Due anni e 8 mesi di reclusione inflitti a Salvatore Annolino, 24 anni. Il processo si è svolto col rito abbreviato. I fatti avvennero nel 2011

AGRIGENTO. Due anni e otto mesi di reclusione per le accuse di violenza sessuale, stalking e lesioni aggravate. Così ha deciso il giudice dell'udienza preliminare Luisa Turco al termine del processo, con rito abbreviato, a carico dell'agrigentino Salvatore Annolino, 24 anni.
Il giovane che, si trova agli arresti domiciliari dal 7 giugno scorso, dovrà pure risarcire la presunta vittima, una donna ucraina di 25 anni di cui avrebbe abusato mentre faceva jogging al viale delle Dune. Il pubblico ministero Matteo Delpini, la scorsa udienza, al termine della requisitoria aveva chiesto la condanna a quattro anni. L'avvocato Valentina D'Azzò, che assisteva la straniera in qualità di parte civile, si era associata alla richiesta di condanna.
I difensori dell'imputato, gli avvocati Salvatore Pennica, Ettore Piscopo e Francesca Dumas, avevano invece chiesto l'assoluzione sostenendo una versione del tutto diversa dei fatti. La pena inflitta è ridotta di un terzo per il rito abbreviato. Il giovane era accusato di avere perseguitato una ragazza ucraina di 25 anni e di avere abusato di lei mentre faceva jogging al viale delle Dune. La donna sarebbe stata tormentata per settimane. L'ucraina ha raccontato di essere stata pedinata a tutte le ore.
Il pomeriggio del 13 febbraio dell'anno scorso la situazione sarebbe precipitata. La venticinquenne stava facendo footing al viale delle Dune, nei pressi del chiosco Oceano Mare della terza traversa. Annolino l'avrebbe aggredita alle spalle cercando di bloccarla e abusando di lei. La straniera, da tempo residente in città dove è sposata e ha un figlio, sarebbe riuscita a respingerlo mordendolo a una mano e liberandosi dalla presa. Annolino sarebbe scappato e l'ucraina chiese aiuto a un anziano che passava con l'auto. La ragazza ha poi denunciato tutto ai carabinieri che hanno avviato le indagini sfociate con l'ordinanza che imponeva al giovane gli arresti domiciliari.
L'avvocato D'Azzò aveva chiesto il risarcimento dei danni di 150 mila euro sottolineando la circostanza che la ragazza, a causa di questo trauma, subì un aborto spontaneo.
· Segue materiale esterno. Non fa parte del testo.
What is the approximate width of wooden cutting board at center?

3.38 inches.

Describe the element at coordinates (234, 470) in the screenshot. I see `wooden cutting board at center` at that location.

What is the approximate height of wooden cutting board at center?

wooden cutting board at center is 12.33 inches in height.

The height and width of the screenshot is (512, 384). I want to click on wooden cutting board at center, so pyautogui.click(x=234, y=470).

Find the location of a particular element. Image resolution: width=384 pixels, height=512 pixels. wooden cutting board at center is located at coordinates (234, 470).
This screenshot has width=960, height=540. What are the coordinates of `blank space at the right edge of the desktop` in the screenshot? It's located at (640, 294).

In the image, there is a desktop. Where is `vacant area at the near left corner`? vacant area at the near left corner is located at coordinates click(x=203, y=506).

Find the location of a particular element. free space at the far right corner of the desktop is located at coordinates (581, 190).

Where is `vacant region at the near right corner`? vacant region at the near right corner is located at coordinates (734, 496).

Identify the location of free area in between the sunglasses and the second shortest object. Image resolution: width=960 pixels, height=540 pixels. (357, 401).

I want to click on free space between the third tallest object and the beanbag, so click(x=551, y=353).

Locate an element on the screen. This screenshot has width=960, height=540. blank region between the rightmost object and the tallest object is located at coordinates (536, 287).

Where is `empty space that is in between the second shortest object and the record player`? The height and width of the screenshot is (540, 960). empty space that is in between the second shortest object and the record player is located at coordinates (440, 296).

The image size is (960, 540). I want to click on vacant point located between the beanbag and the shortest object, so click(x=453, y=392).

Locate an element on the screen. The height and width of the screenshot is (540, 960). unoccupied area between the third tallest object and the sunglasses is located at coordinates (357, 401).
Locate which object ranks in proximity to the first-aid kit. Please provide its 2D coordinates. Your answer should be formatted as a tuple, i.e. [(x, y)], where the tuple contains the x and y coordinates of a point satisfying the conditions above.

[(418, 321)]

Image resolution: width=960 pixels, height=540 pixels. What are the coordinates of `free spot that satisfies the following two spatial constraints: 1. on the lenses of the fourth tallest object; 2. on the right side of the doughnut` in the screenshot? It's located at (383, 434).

Il giudice non ha quantificato il risarcimento, né ha disposto una provvisionale (vale a dire un anticipo del risarcimento dei danni), rimandando al giudice civile la quantificazione. Il giovane, ascoltato in aula, aveva dato una versione del tutto diversa. «È stata lei a sorridermi ed ammiccare, - aveva detto - poi senza motivo ha iniziato a gridare e sono stato costretto a tapparle la bocca ma non ho commesso alcuna violenza. Ci conoscevamo ma non l'ho mai molestata. Quel giorno è stata lei a farmi cenno di seguirla nella pedana del chiosco. Poi - aveva aggiunto - improvvisamente ha iniziato a urlare». Il giudice, però, non gli ha creduto.